- _What is expected_
Return all lines below containing the word "Testes".

- _Records supplied_
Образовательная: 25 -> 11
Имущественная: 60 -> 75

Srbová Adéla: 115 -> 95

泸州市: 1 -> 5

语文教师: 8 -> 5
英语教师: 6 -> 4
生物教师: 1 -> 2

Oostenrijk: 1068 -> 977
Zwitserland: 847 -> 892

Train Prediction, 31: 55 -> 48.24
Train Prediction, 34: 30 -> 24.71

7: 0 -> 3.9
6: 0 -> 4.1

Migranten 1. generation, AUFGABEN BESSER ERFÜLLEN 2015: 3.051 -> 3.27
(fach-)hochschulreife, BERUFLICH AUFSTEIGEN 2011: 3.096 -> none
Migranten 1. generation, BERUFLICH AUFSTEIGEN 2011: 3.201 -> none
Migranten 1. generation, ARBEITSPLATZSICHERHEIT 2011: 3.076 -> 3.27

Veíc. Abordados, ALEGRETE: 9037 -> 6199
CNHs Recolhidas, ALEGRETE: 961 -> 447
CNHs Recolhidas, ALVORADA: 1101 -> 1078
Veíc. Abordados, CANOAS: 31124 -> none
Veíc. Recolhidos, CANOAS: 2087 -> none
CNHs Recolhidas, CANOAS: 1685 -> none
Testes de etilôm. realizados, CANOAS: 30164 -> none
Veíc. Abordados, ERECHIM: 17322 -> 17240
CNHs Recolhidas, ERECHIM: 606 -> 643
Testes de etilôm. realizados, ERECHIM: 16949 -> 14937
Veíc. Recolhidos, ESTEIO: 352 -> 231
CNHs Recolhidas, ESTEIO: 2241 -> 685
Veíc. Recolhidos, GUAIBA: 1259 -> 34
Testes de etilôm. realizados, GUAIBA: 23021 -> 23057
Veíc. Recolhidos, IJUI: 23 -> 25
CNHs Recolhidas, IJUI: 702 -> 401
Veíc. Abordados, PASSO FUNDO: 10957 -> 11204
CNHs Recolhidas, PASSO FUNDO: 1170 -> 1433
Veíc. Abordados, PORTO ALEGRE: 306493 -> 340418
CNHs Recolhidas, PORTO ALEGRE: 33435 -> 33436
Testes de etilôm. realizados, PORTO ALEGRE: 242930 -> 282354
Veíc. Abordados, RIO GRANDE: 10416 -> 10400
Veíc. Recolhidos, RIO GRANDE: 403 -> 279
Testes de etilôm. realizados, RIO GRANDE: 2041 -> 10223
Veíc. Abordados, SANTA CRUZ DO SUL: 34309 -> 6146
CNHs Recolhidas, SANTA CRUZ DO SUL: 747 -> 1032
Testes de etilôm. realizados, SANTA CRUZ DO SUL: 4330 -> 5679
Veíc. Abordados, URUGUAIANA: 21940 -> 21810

- _Written response_
Testes de etilôm. realizados, CANOAS: 30164 -> none
Testes de etilôm. realizados, ERECHIM: 16949 -> 14937
Testes de etilôm. realizados, GUAIBA: 23021 -> 23057
Testes de etilôm. realizados, PORTO ALEGRE: 242930 -> 282354
Testes de etilôm. realizados, RIO GRANDE: 2041 -> 10223
Testes de etilôm. realizados, SANTA CRUZ DO SUL: 4330 -> 5679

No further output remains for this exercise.